Quiero dejar en claro que no estoy de
acuerdo con este manoseo mitrista, pero entiendo el porqué de su lógica como
herramienta efectiva en la construcción del “ser
nacional”, como un instrumento destinado a unir a diferentes razas, credos
e ideologías bajo un concepto en común, bajo la idea de patria.
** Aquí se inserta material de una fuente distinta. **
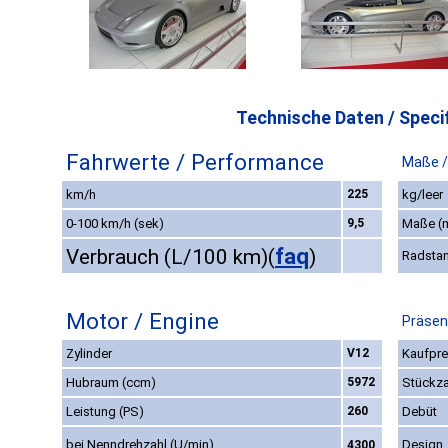
Technische Daten / Specif
Fahrwerte / Performance
Maße /
km/h
225
kg/leer
0-100 km/h (sek)
9,5
Maße (
faq
Verbrauch (L/100 km)
(
)
Radsta
Motor / Engine
Präsen
Zylinder
V12
Kaufprei
Hubraum (ccm)
5972
Stückza
Leistung (PS)
260
Debüt
bei Nenndrehzahl (U/min)
Design
4300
Así como no creo que Fidias estuviese feliz
de la vida cuando enfrentó a los persas en las Termópilas, consciente de que no
saldría vivo de allí; tampoco me imagino al sargento Cabral diciendo “muero feliz, hemos vencido al enemigo”. Los hechos fueron ciertos, sus entregas
loables, pero estos adornos románticos son sólo un instrumento ético y
estético.
Ahora bien, desde mediados del siglo XX,
luego del fracaso estrepitoso del socialismo/comunismo en el mundo, sus
ideólogos cambiaron de objetivo y en lugar de continuar la lucha política, escucharon
las ideas de Gramsci cuando decía que: “la
conquista del poder cultural es previa a la del poder político y esto se logra
mediante la acción concertada de los intelectuales infiltrados en todos los
medios de comunicación, expresión y universitarios” y actuando en
consecuencia, tomaron por asalto la educación y la cultura.
Argentina no estuvo exenta de esta
desfiguración maniquea de la historia, patentizada por ejemplo en la exaltación
de Rosas y el menoscabo de Roca o de Sarmiento.
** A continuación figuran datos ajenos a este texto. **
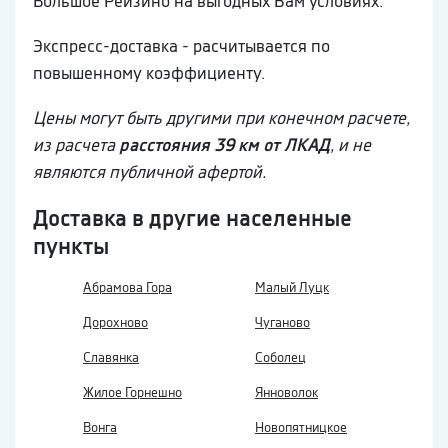
Большое Рейзино на выгодных Вам условиях.
Экспресс-доставка - расчитывается по
повышенному коэффициенту.
Цены могут быть другими при конечном расчете,
из расчета
расстояния 39 км от ЛКАД
, и не
являются публичной афертой.
Доставка в другие населенные
пункты
Абрамова Гора
Малый Луцк
Дорохново
Чуганово
Славянка
Соболец
Жилое Горнешно
Янноволок
Вонга
Новопятницкое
Estos no eran “santos inmaculados”,
pero más allá de sus errores y pecados fueron sin dudas, los constructores del
momento de mayor esplendor de la Argentina.
El espíritu prostituyente del revisionismo
sectario sigue vigente en nuestra Argentina.
Los hechos aberrantes y desgraciados de los 70 (en realidad empezaron en
los 50), no deben repetirse nunca más.
Pero el adoctrinamiento tuerto de los revisionistas de historieta de
nuestro país, destruyó los hechos y los reemplazó con relatos.
Ya nos advertía George Orwell acerca de la
lógica del Ministerio de la Verdad: “quien
controla el presente controla el pasado y quien controla el pasado controlará
el futuro”.
Las narraciones propagandísticas no
resisten ningún archivo, tal es el caso de los 30.000 desaparecidos. Un sólo desaparecido es una aberración,
negar ese número fantasioso (su propio inventor confesó su falsedad) no
niega los hechos, sólo los ciñe a los datos que diferentes organismos
internacionales y sucesivos gobiernos nacionales (incluído el Kirchnerismo) han
corroborado.
Es por ello que si se insiste en imponer la
mentira de los 30.000, debemos responder (retóricamente) que en realidad fueron
30.001; que ellos han desaparecido a ese 1.
Ellos son responsables de la tortura y desaparición de la verdad.